The spdk bdev module originally supports the RAID0 device aggregation. If your test platform is equipped with multiple block devices, these devices can be aggregated as a RAID0 bdev. Seen RAID at https://spdk.io/doc/jsonrpc.html.
Then run mkfs
and kvs_bench
with the RAID0 block device to enable the device aggregation.
Currently, Limon is started as a research project, so the benchmark parameters are hard-coded only for YCSB and ETC workloads to reduce the engineering efforts. If you want to specify your test parameters, just modify the code.
For example of the following code lines in apps/benchmark/kvs_bench.c:175-180
struct workload w = {
.api = &ETC,
.nb_items_in_db = _g_default_opts.nb_items,
.nb_load_injectors = _g_default_opts.nb_injectors,
.start_core = 20,
};
The start_core = 20
means that the clients will start from CPU core id=20.
Change the .api=&YCSB
to enable the YCSB benchmark, and specify the workloads for YCSB in code lines apps/benchmark/kvs_bench.c:192-215
bench_t workloads[] = {
//ycsb_f_uniform
//ycsb_a_uniform,ycsb_e_uniform
//ycsb_a_zipfian,
//ycsb_a_uniform
//ycsb_c_uniform,
//ycsb_e_uniform
//ycsb_c_zipfian,
//ycsb_c_zipfian
//ycsb_a_uniform,ycsb_c_uniform,ycsb_e_uniform,
//ycsb_a_zipfian,ycsb_c_zipfian,ycsb_e_zipfian,
};
Note that, in YCSB, the KV size is hard-coded with 1KB. If you want to change the test size, you can change the code line apps/benchmark/ycsb/ycsb.c:11
size_t item_size = 1024;
In ETC workload, the KV sizes are dynamically generated.

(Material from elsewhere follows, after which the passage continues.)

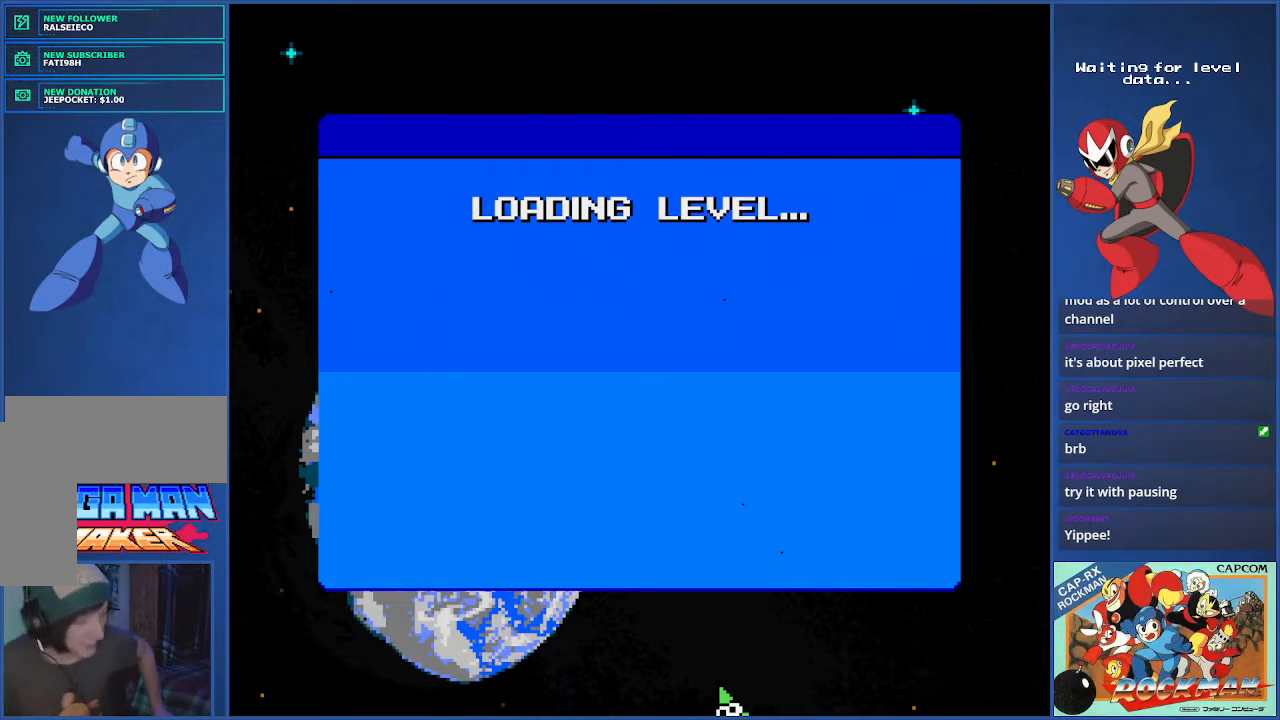
{"buttons": [], "events": []}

Currently, the global index in Limon is implemented as the concurrent ART with epoch based garbage collection by C++ (the dynamic library in Limon/lib/libcart.so). It is well known that the ART is a trie based index that is not very friendly to scan-intensive workloads. You can implement your own global index, i.e., the concurrent B+tree, with the following C interface, seen in include/index.h
.
struct mem_index * mem_index_init(void);
void mem_index_destroy(struct mem_index* mem_index);
int mem_index_add(struct mem_index *mem_index, struct kv_item *item, uint64_t sid);
void mem_index_delete(struct mem_index *mem_index,struct kv_item *item);
uint64_t mem_index_lookup(struct mem_index *mem_index, struct kv_item *item);
void mem_index_scan(struct mem_index *mem_index,struct kv_item *item, int maxLen, int* founds, uint64_t *sid_array);
All experiments passed through in ubuntu 20.04 with linux kernel version 5.11.0, spdk 21.07 and gcc 9.3.0.